On the other axis we have differentiation by support, by which I mean the amount of time that the teacher spends with the student explaining, helping, encouraging, as well as other support that may be available.
This might be other students in pair work or other adults, if you have classroom support. It might be electronic sources or the use of a dictionary. For example, you might decide to let some dyslexic students use a spell checker to take some of the stress out of writing.
And at the other end of the axis is differentiation by expectation.
Now I don't mean that we should have lower expectations of our dyslexic learners. We know that our learners pick up on our expectations and tend to meet them, for better or worse.
What I mean here is that we should be realistic about how much of a text a dyslexic student might be able to read or write in a given time or how beautiful or accurate the final product might be. For each individual, we need to know how far we can push her and when to accept she's done the best she could do. This, of course, means that we have to make an effort to know our students really well and to encourage them to become more aware of their own abilities, too.
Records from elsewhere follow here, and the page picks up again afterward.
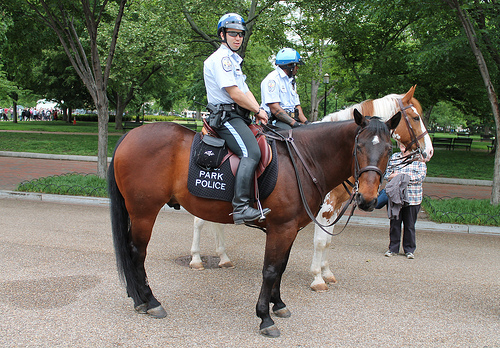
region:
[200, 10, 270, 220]
a seated man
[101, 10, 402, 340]
a mounted officer on horse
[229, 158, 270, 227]
a black leather riding boot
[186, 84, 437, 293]
a light brown and white horse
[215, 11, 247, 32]
a dark blue helmet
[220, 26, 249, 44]
The man has glasses on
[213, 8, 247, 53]
The man has a helmet on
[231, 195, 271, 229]
The man has a boot on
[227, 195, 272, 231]
The man has a black boot on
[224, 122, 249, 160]
Line on a man's pant leg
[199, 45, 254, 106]
The man is wearing a shirt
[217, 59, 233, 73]
Badge on a shirt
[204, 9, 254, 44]
man has blue helmet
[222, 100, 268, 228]
blue and black pants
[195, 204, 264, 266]
man has black shoes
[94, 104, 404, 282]
horse is dark brown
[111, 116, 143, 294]
horse has black tail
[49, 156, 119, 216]
green and leafy plants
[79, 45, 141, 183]
tree has thin trunk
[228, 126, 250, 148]
the man is wearing pants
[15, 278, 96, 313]
stain in the street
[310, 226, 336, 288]
the horses legs are long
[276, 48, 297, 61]
man is wearing a helmet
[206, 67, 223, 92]
the blue shirt the man is wearing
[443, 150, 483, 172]
the lawn is green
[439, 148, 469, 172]
the green lawn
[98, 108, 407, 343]
brown police horse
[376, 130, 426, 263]
person standing near a horse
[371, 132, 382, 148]
white spot on a brown horse's face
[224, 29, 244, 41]
sunglasses on a policeman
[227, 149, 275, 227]
right boot of a policeman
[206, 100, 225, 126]
gun in a holster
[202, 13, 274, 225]
man on a brown horse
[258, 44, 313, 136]
man on a chesnut and white horse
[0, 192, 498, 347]
walkway at a park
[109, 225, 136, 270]
a black tail on the horse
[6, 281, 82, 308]
a stain in the street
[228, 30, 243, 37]
man is wearing sun glasses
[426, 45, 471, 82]
the green leaves on the tree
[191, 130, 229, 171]
black bag on side of black horse saddle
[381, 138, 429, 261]
person in plaid shirt and black jeans standing next to horse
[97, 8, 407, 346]
police officer on top of horse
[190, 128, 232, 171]
black bag attached to black horse saddle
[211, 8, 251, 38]
blue helmet on man's head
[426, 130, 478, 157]
wooden park bench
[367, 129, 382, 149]
white mark in between horse's eyes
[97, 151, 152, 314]
black horse hair tail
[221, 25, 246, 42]
sunglasses on police officer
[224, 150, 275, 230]
black riding boot of police officer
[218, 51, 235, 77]
badge on shoulder sleeve of police officer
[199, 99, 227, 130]
gun in holster on hip of police officer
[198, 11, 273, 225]
cop on a dark brown horse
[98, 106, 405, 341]
dark brown police horse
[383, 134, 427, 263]
person standing on the road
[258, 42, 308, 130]
person on a white and brown horse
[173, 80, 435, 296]
brown and white horse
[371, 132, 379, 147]
white mark on a brown horse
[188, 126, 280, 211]
saddle on a brown horse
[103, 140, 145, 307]
black tail of a horse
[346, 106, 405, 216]
head of a dark brown horse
And this leads us to the final section — developing independent study skills.
Many students with dyslexia will have weaker memories than average. And we can help them with language learning by suggesting memory strategies that might work for them. Time management and organisation are other areas that may need some support. And we can suggest that our learners use diaries or phone calendars to note down homework and meetings and even record short phone messages to help them remember what they need to do.
So having looked at a few key aspects of teaching, such as the physical environment, classroom communication, interaction, and the course content and materials, I hope you'll feel that including learners who have dyslexia is not so hard. And above all, I hope you'll feel encouraged to help your dyslexic learners develop more independent study skills so that they can succeed in learning the language alongside their classmates.